Quote:
Originally Posted by SecretMethod70
Oh I don't doubt that this is the case most of the time. The thing is, I think it's the case because we allow it to be the case. When a kid is 14 and wants to earn money, what do they do around the neighborhood? If it's a girl, she's encouraged to babysit. If it's a boy, he's encouraged to do something like mow lawns. Just one example.

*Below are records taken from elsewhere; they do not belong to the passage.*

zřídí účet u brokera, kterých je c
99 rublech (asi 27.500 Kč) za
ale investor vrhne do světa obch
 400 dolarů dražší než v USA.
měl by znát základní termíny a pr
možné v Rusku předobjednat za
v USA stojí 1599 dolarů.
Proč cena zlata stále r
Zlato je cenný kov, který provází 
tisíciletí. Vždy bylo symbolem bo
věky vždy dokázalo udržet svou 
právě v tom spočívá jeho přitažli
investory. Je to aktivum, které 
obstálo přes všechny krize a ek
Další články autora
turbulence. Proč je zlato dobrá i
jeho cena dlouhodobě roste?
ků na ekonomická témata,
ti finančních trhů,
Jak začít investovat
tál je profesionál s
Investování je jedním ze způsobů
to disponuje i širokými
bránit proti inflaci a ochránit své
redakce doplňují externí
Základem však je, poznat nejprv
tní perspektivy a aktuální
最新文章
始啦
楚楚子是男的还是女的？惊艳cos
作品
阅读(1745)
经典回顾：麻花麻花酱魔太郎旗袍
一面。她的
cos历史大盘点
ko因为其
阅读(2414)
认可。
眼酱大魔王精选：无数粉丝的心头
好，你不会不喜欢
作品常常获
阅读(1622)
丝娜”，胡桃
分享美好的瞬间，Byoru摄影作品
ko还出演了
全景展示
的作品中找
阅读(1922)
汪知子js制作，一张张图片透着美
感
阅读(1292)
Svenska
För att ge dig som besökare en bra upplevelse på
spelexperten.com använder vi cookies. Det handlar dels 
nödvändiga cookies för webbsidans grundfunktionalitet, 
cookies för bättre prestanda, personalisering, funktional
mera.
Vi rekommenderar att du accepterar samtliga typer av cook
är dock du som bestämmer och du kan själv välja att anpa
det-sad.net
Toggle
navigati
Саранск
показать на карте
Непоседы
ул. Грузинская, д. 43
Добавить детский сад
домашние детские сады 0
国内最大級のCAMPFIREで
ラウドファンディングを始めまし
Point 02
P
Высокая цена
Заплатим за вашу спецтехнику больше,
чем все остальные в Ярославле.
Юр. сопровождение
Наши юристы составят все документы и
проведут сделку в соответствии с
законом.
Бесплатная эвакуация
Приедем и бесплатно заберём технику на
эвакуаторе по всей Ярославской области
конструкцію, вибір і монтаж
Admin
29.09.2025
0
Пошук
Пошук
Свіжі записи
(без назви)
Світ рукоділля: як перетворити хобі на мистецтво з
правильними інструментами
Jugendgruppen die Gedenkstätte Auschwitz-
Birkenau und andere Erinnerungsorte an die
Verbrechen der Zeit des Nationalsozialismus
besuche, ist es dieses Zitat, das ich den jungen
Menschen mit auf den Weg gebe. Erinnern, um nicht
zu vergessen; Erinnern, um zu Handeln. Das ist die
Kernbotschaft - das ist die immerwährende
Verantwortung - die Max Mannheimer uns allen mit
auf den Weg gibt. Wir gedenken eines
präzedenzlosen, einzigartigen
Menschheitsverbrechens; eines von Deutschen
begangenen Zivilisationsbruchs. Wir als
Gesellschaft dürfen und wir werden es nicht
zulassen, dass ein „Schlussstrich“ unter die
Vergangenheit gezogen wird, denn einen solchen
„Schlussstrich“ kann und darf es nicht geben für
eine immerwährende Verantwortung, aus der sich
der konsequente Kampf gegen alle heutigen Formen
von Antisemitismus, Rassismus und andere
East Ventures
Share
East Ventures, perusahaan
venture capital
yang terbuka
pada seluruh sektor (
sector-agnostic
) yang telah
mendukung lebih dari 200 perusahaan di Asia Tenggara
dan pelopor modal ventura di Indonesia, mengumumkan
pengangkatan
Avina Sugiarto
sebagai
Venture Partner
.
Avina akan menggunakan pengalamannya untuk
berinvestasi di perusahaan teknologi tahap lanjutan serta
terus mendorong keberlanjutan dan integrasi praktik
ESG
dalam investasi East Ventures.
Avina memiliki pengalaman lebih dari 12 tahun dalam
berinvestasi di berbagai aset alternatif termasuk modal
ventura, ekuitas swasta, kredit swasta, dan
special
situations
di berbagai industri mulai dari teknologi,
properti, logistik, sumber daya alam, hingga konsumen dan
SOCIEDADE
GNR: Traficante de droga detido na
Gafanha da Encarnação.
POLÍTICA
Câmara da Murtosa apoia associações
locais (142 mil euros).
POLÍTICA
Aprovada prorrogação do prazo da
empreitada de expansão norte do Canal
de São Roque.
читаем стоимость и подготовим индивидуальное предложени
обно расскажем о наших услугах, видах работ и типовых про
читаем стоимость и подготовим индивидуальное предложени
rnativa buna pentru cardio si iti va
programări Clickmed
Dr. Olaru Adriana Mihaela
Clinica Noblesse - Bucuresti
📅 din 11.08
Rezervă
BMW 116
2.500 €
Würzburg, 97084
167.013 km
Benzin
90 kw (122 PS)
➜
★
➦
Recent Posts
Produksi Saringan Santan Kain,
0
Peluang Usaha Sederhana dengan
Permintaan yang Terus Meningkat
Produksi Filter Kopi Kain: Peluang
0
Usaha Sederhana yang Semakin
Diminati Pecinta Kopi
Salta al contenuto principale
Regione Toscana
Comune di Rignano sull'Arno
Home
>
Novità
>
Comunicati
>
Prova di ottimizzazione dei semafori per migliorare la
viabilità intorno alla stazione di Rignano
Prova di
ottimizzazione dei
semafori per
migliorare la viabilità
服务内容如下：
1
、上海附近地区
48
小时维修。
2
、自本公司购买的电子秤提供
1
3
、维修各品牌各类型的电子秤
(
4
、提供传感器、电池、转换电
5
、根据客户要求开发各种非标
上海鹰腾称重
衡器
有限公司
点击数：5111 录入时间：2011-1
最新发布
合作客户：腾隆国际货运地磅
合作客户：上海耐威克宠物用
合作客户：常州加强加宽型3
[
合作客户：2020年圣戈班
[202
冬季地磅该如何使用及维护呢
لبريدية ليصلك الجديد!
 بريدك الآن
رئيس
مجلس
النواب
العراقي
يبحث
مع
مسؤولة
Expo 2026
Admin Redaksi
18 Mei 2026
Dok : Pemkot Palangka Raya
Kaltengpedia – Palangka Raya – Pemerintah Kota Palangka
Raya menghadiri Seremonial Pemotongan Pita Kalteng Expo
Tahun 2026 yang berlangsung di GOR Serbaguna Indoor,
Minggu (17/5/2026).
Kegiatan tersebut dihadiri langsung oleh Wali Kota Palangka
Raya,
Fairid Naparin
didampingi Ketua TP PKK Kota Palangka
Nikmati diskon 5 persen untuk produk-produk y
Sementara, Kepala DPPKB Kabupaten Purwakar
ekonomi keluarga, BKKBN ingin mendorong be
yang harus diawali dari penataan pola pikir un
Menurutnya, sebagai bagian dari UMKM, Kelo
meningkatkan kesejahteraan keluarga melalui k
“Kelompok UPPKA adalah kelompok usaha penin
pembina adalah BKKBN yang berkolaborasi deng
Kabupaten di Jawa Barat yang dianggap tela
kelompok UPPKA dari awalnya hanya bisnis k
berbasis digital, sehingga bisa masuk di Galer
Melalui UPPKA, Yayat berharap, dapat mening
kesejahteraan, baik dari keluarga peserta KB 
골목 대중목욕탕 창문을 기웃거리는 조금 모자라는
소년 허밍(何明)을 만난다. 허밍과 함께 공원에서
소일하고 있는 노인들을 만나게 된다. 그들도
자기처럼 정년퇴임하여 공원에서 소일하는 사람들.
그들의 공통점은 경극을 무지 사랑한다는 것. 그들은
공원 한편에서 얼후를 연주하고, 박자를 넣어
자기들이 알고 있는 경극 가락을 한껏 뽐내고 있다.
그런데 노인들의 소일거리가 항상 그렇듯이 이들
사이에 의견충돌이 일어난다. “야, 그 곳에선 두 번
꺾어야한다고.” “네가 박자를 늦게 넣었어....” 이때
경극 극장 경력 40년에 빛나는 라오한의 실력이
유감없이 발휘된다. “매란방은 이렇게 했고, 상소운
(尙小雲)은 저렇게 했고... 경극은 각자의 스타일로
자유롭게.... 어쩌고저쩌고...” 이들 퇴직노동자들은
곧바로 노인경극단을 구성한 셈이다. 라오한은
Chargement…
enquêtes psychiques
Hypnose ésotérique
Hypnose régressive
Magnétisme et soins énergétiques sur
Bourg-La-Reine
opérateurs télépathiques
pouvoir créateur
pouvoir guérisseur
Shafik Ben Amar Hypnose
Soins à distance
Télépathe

I think if we, as a culture, put more effort towards teaching boys to also care for children, more fathers would not only be interested in it, but not be so far behind their wives in knowing what to do.
|
That's an evolutionary process that will take decades to accomplish. Think about how and when your own parents were raised. June Cleaver come to mind? Dad worked outside the home, mom stayed home, maybe getting a part time job during school hours for 'grocery money'. Clear definitions of what each was 'supposed' to do and the idea, whether or not it was taught or simply implied, becomes set into the next generation's head, albeit with a 'I won't be like that' thought. I know it took years to change the mindset of my own spouse, who'd ask if his shirts were washed(the machinations of a washer are too complicated?) or wake me up when the babies cried(can't hold a bottle? Don't know which end to stick a diaper on?). This occured because he grew up with it. But he married someone who played football with her dad, whose father was the one to tuck us in at night, who got involved as a father with his kids. And, while my mother was more June Cleaver than Yoko Ono, she expected the cooperation that comes with being a parent. And not having a dad around growing up, my father was just more than happy to do his fair share.